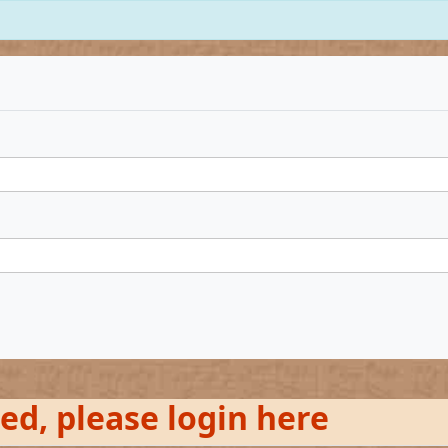
red, please login here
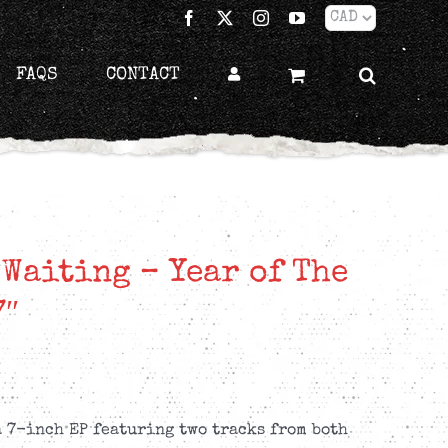
Facebook
X
Instagram
YouTube
FAQS
CONTACT
 Waiting – Year of The
7″
a 7-inch EP featuring two tracks from both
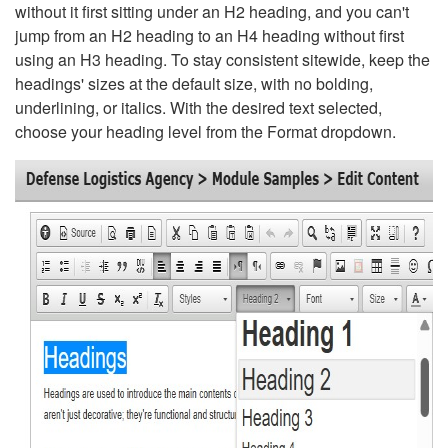
without it first sitting under an H2 heading, and you can't
jump from an H2 heading to an H4 heading without first
using an H3 heading. To stay consistent sitewide, keep the
headings' sizes at the default size, with no bolding,
underlining, or italics. With the desired text selected,
choose your heading level from the Format dropdown.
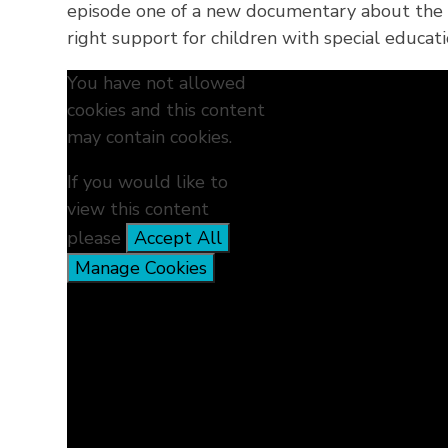
episode one of a new documentary about the c
right support for children with special educati
You have not allowed
cookies and this content
may contain cookies.
If you would like to
view this content
please
Accept All
Manage Cookies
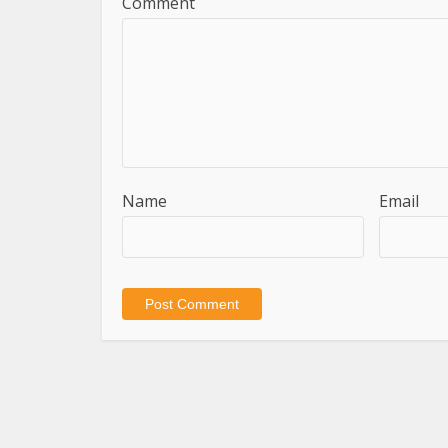
Comment
Name
Email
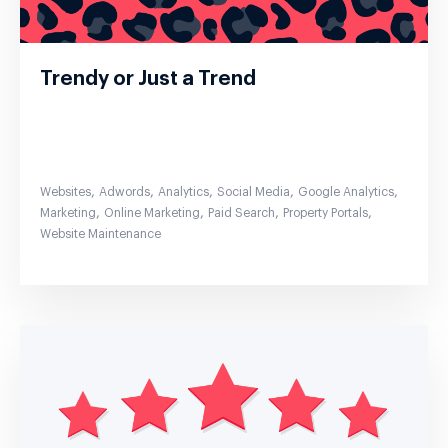
Trendy or Just a Trend
,
,
,
,
,
Websites
Adwords
Analytics
Social Media
Google Analytics
,
,
,
,
Marketing
Online Marketing
Paid Search
Property Portals
Website Maintenance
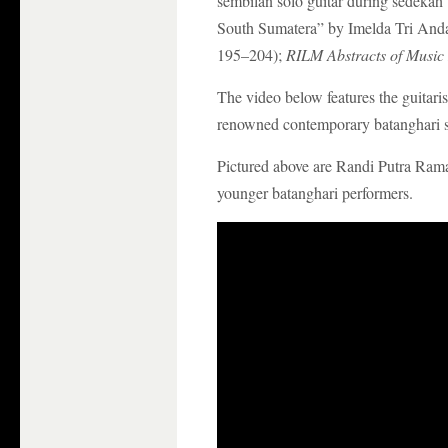
sembilan solo guitar during sedekah
South Sumatera” by Imelda Tri Anda
195–204);
RILM Abstracts of Music 
The video below features the guitari
renowned contemporary batanghari s
Pictured above are Randi Putra Ram
younger batanghari performers.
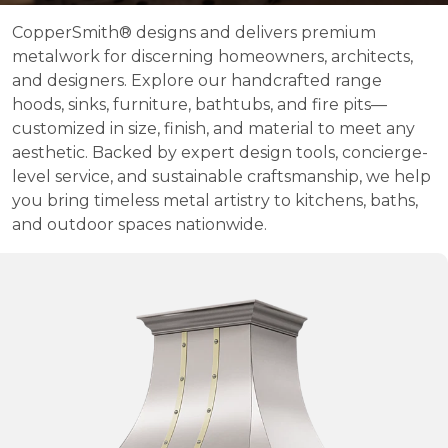
CopperSmith® designs and delivers premium
metalwork for discerning homeowners, architects,
and designers. Explore our handcrafted range
hoods, sinks, furniture, bathtubs, and fire pits—
customized in size, finish, and material to meet any
aesthetic. Backed by expert design tools, concierge-
level service, and sustainable craftsmanship, we help
you bring timeless metal artistry to kitchens, baths,
and outdoor spaces nationwide.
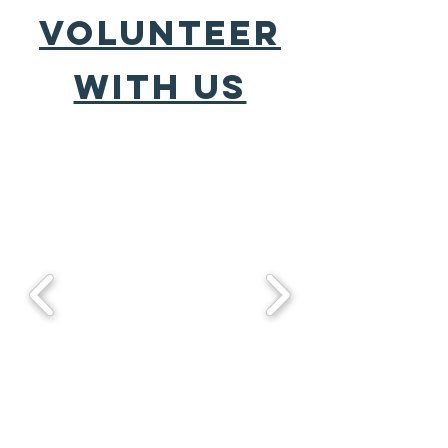
VOLUNTEER
WITH US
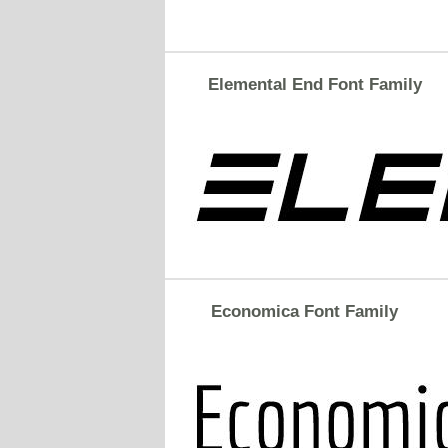
Elemental End Font Family
Economica Font Family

#####

Recast every line of text in the material above as a JSON list of strings, one string per line, with blank lines skipped. Leave out the picture markers.

[
  "red, please login here",
  "Facebook",
  "X",
  "Instagram",
  "YouTube",
  "FAQS",
  "CONTACT",
  " Waiting – Year of The",
  "7″",
  "a 7-inch EP featuring two tracks from both",
  "without it first sitting under an H2 heading, and you can't",
  "jump from an H2 heading to an H4 heading without first",
  "using an H3 heading. To stay consistent sitewide, keep the",
  "headings' sizes at the default size, with no bolding,",
  "underlining, or italics. With the desired text selected,",
  "choose your heading level from the Format dropdown.",
  "episode one of a new documentary about the c",
  "right support for children with special educati",
  "You have not allowed",
  "cookies and this content",
  "may contain cookies.",
  "If you would like to",
  "view this content",
  "please",
  "Accept All",
  "Manage Cookies",
  "Comment",
  "Name",
  "Email",
  "Trendy or Just a Trend",
  ",",
  ",",
  ",",
  ",",
  ",",
  "Websites",
  "Adwords",
  "Analytics",
  "Social Media",
  "Google Analytics",
  ",",
  ",",
  ",",
  ",",
  "Marketing",
  "Online Marketing",
  "Paid Search",
  "Property Portals",
  "Website Maintenance",
  "sembilan solo guitar during sedekah",
  "South Sumatera” by Imelda Tri Anda",
  "195–204);",
  "RILM Abstracts of Music ",
  "The video below features the guitari",
  "renowned contemporary batanghari s",
  "Pictured above are Randi Putra Ram",
  "younger batanghari performers.",
  "CopperSmith® designs and delivers premium",
  "metalwork for discerning homeowners, architects,",
  "and designers. Explore our handcrafted range",
  "hoods, sinks, furniture, bathtubs, and fire pits—",
  "customized in size, finish, and material to meet any",
  "aesthetic. Backed by expert design tools, concierge-",
  "level service, and sustainable craftsmanship, we help",
  "you bring timeless metal artistry to kitchens, baths,",
  "and outdoor spaces nationwide.",
  "VOLUNTEER",
  "WITH US",
  "Elemental End Font Family",
  "Economica Font Family"
]